I have started many young horses successfully. I can also maintain a finished show horse. I have not yet to had the opportunity to finish a show horse on my own. 
My current job is at Legions Industry. I am a welder. I make industrial pots and pans.
The job I had before that was in industrial maintenance at Purdue farms as maintenance mechanic. I was with them for almost two years. I have operated many different kinds of heavy equipment. I have an understanding of electrical and plumbing theory and dynamics, I can fix it and build it.
Before that I was a cook/cashier for Five Star Food Service. I was with them for almost six years.
For two summers I worked as a trail guide at a tourist attraction. Taking care of 30 horses and taking tourists around on a long and short trail ride. We also put on a show and dinner once a week.
I am a very honest and hard worker. I follow directions to the tee. I can be trusted to do what you want even when you are not supervising. I am very motivated to learn and improve myself.
I am capable on a computer to use it to keep records and documents. I built a web page for a stallion benefit breeding raffle that I put together. It was not fancy but it worked. I had all the stallions on there on their own page with their information. It also had where people could donate through Paypal on the web page. 
If you think I might fit your program give me a call. 1-706-551-4373.


----------



## raywonk (Jan 9, 2011)

Ok so dose anyone have any advice for me on how to land a good job doing what we all love?


----------



## BeauReba (Jul 2, 2008)

Your best bet is to go in and ask people if they are hiring or know anyone who is. Not all barn owners/managers have time to sit here and read forums.

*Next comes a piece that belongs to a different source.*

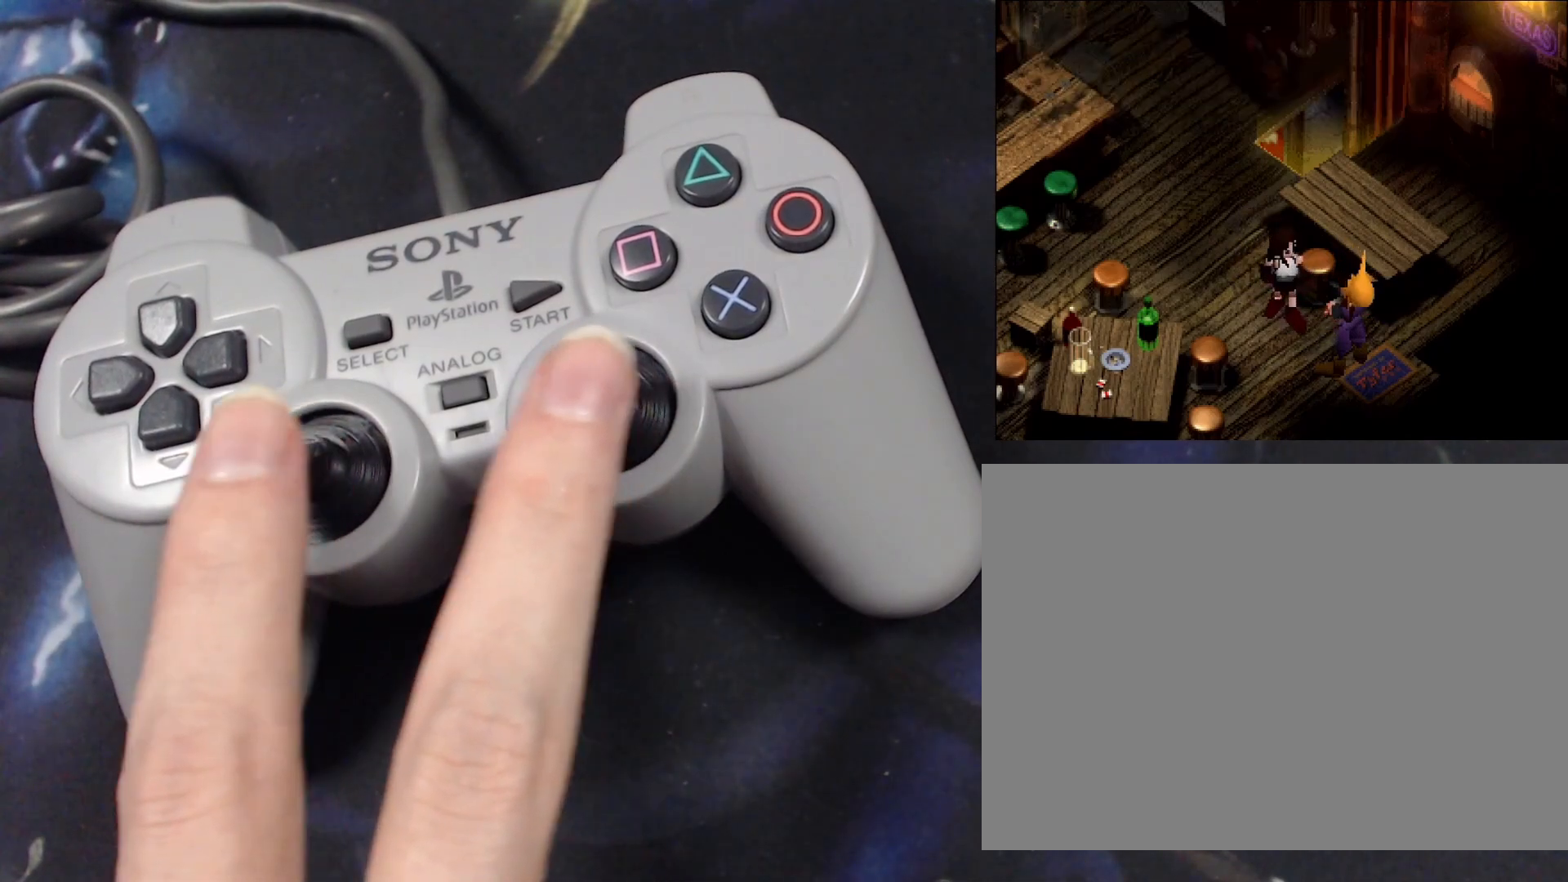
{"buttons": []}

You may also want to work on your written communication. That's an important part of any manager's job and you can't always depend on spell check to figure it out for you.


----------



## usandpets (Jan 1, 2011)

Check local classifieds where your husband is at, have him turn in resumes to stables, barns or farms near him, and visit Job Service, I believe most states have it.


----------



## raywonk (Jan 9, 2011)

I have sent out like 20 resumes. Only a few replies. I think it is my son that is turning them away.


----------



## BeauReba (Jul 2, 2008)

There's no need to mention personal information like that at first. Is your resume professionally done? You can go to job centers and have them assist you in making one that is professional looking, spell checked, has the correct information in it, etc. They can also show you how to write a cover letter and do mock interviews to help you improve you chance of getting a job.


----------



## michellef (Nov 7, 2010)

Check Yard and Groom.
There's a few listings in PA.


----------



## raywonk (Jan 9, 2011)

Thank you very much. I am working on putting together vedio of me riding and some of my students.


----------